- [EXERCISE DETAILS]: A faithful copy of the listing below is needed, one that contains no pictures.

******

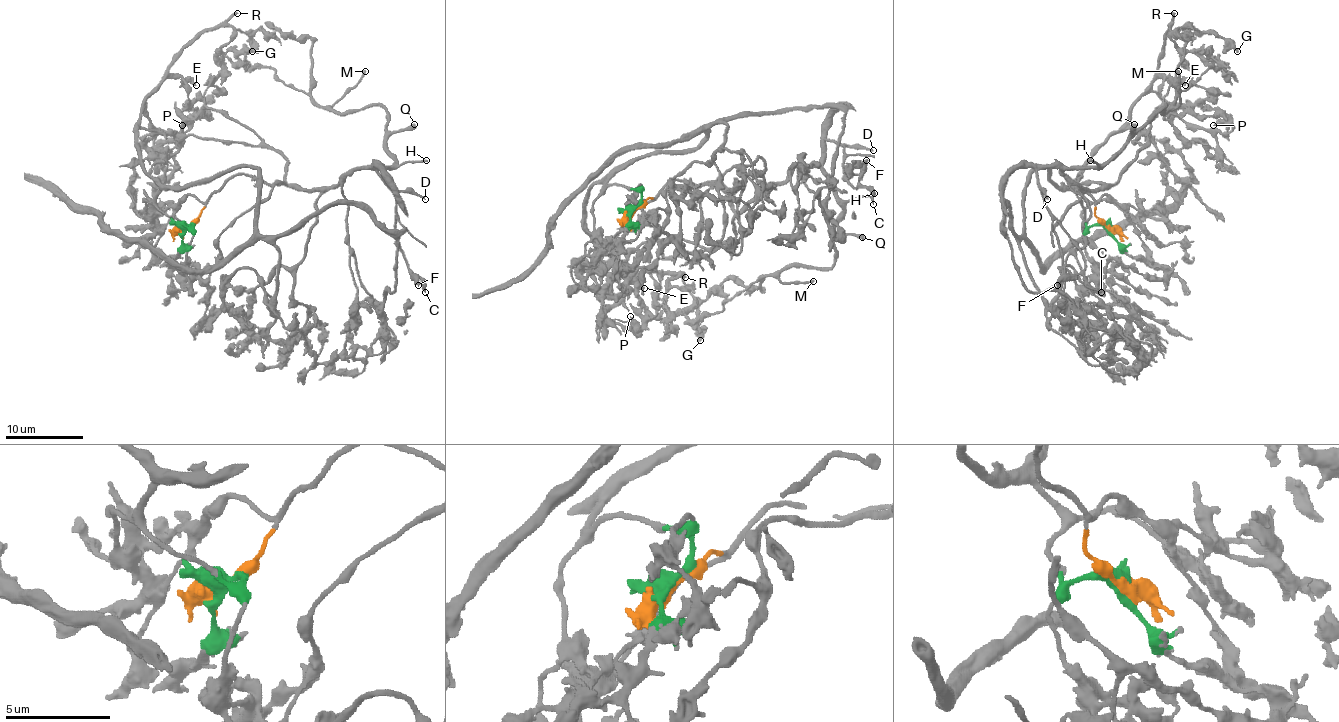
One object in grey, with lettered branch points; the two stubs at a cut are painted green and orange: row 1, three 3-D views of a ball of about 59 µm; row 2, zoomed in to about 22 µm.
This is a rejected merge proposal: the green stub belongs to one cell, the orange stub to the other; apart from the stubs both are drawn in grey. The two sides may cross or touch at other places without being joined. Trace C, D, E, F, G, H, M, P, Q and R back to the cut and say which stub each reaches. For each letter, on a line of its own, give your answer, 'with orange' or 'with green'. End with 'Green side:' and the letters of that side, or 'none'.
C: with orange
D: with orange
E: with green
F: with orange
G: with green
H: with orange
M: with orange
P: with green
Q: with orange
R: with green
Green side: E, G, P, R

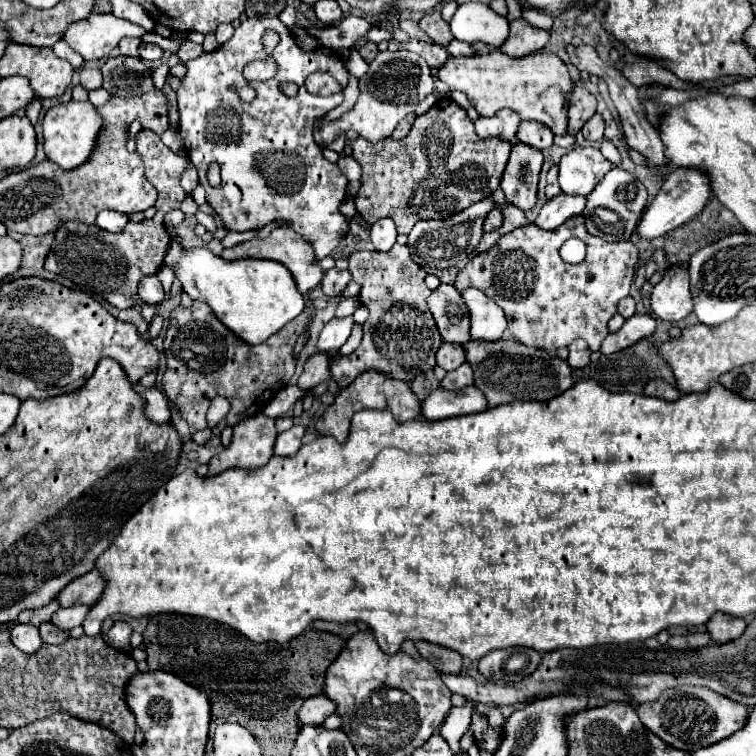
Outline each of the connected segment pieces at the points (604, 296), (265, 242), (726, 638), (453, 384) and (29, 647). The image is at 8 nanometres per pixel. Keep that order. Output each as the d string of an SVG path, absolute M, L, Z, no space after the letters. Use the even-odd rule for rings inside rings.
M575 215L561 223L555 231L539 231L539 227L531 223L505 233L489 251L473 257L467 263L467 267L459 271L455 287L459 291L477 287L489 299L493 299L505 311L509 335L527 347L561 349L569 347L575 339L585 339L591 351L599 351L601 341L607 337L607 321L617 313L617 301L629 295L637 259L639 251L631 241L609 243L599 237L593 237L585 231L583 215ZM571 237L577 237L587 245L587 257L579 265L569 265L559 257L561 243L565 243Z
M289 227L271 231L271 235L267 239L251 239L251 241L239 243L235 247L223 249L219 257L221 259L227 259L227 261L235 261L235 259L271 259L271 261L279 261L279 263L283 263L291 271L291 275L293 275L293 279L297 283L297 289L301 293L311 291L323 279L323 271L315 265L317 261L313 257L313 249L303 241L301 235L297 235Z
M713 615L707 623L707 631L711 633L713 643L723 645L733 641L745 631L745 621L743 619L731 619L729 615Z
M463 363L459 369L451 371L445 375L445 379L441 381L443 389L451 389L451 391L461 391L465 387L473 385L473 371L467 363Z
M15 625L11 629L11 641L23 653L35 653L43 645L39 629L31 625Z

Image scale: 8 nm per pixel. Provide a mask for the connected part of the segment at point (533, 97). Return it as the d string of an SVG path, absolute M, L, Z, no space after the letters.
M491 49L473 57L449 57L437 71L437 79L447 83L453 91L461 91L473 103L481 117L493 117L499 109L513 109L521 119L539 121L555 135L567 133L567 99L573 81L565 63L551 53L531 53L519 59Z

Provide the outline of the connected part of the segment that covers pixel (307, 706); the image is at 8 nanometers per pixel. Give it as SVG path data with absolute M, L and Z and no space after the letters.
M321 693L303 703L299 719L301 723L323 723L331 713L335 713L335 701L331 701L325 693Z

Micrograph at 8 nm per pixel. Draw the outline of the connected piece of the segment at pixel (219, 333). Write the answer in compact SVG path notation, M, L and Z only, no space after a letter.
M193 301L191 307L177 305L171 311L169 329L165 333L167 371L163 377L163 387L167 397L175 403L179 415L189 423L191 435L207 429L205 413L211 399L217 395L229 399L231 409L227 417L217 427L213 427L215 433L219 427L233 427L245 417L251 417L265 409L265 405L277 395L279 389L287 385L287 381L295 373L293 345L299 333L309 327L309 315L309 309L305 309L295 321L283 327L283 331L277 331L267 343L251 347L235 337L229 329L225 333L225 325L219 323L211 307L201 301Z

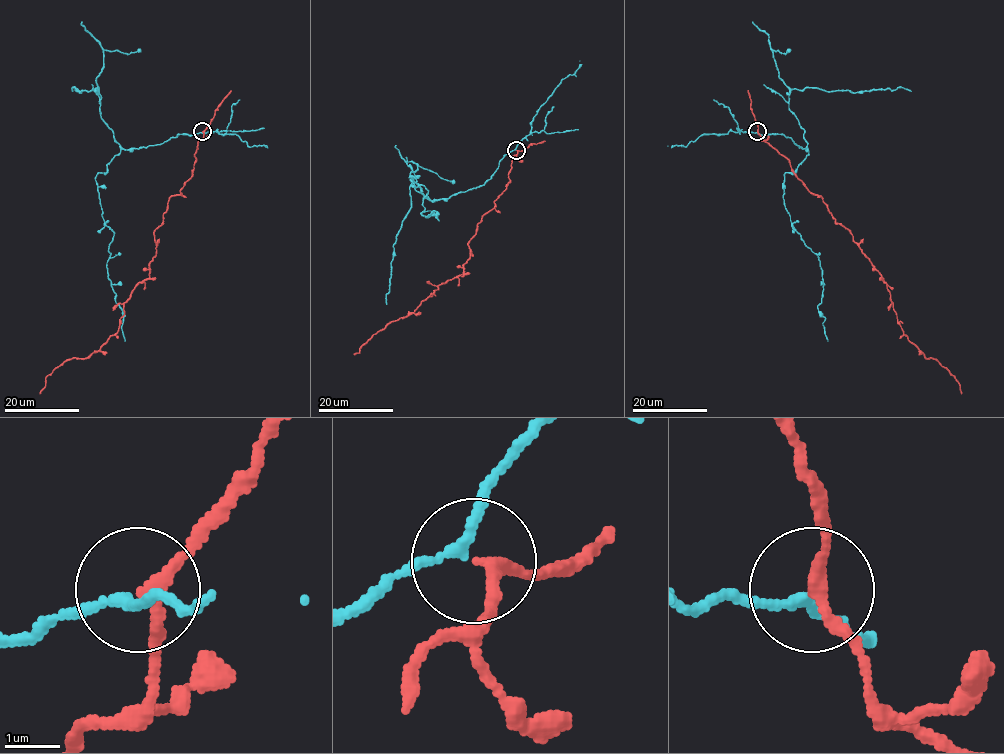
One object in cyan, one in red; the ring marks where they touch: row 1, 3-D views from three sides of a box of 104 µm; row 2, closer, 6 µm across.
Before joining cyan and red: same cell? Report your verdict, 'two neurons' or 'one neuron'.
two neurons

******

- [EXERCISE OUTPUT]:
One object in grey, with lettered branch points; the two stubs at a cut are painted green and orange: row 1, three 3-D views of a ball of about 59 µm; row 2, zoomed in to about 22 µm.
This is a rejected merge proposal: the green stub belongs to one cell, the orange stub to the other; apart from the stubs both are drawn in grey. The two sides may cross or touch at other places without being joined. Trace C, D, E, F, G, H, M, P, Q and R back to the cut and say which stub each reaches. For each letter, on a line of its own, give your answer, 'with orange' or 'with green'. End with 'Green side:' and the letters of that side, or 'none'.
C: with orange
D: with orange
E: with green
F: with orange
G: with green
H: with orange
M: with orange
P: with green
Q: with orange
R: with green
Green side: E, G, P, R

Outline each of the connected segment pieces at the points (604, 296), (265, 242), (726, 638), (453, 384) and (29, 647). The image is at 8 nanometres per pixel. Keep that order. Output each as the d string of an SVG path, absolute M, L, Z, no space after the letters. Use the even-odd rule for rings inside rings.
M575 215L561 223L555 231L539 231L539 227L531 223L505 233L489 251L473 257L467 263L467 267L459 271L455 287L459 291L477 287L489 299L493 299L505 311L509 335L527 347L561 349L569 347L575 339L585 339L591 351L599 351L601 341L607 337L607 321L617 313L617 301L629 295L637 259L639 251L631 241L609 243L599 237L593 237L585 231L583 215ZM571 237L577 237L587 245L587 257L579 265L569 265L559 257L561 243L565 243Z
M289 227L271 231L271 235L267 239L251 239L251 241L239 243L235 247L223 249L219 257L221 259L227 259L227 261L235 261L235 259L271 259L271 261L279 261L279 263L283 263L291 271L291 275L293 275L293 279L297 283L297 289L301 293L311 291L323 279L323 271L315 265L317 261L313 257L313 249L303 241L301 235L297 235Z
M713 615L707 623L707 631L711 633L713 643L723 645L733 641L745 631L745 621L743 619L731 619L729 615Z
M463 363L459 369L451 371L445 375L445 379L441 381L443 389L451 389L451 391L461 391L465 387L473 385L473 371L467 363Z
M15 625L11 629L11 641L23 653L35 653L43 645L39 629L31 625Z

Image scale: 8 nm per pixel. Provide a mask for the connected part of the segment at point (533, 97). Return it as the d string of an SVG path, absolute M, L, Z, no space after the letters.
M491 49L473 57L449 57L437 71L437 79L447 83L453 91L461 91L473 103L481 117L493 117L499 109L513 109L521 119L539 121L555 135L567 133L567 99L573 81L565 63L551 53L531 53L519 59Z

Provide the outline of the connected part of the segment that covers pixel (307, 706); the image is at 8 nanometers per pixel. Give it as SVG path data with absolute M, L and Z and no space after the letters.
M321 693L303 703L299 719L301 723L323 723L331 713L335 713L335 701L331 701L325 693Z

Micrograph at 8 nm per pixel. Draw the outline of the connected piece of the segment at pixel (219, 333). Write the answer in compact SVG path notation, M, L and Z only, no space after a letter.
M193 301L191 307L177 305L171 311L169 329L165 333L167 371L163 377L163 387L167 397L175 403L179 415L189 423L191 435L207 429L205 413L211 399L217 395L229 399L231 409L227 417L217 427L213 427L215 433L219 427L233 427L245 417L251 417L265 409L265 405L277 395L279 389L287 385L287 381L295 373L293 345L299 333L309 327L309 315L309 309L305 309L295 321L283 327L283 331L277 331L267 343L251 347L235 337L229 329L225 333L225 325L219 323L211 307L201 301Z

One object in cyan, one in red; the ring marks where they touch: row 1, 3-D views from three sides of a box of 104 µm; row 2, closer, 6 µm across.
Before joining cyan and red: same cell? Report your verdict, 'two neurons' or 'one neuron'.
two neurons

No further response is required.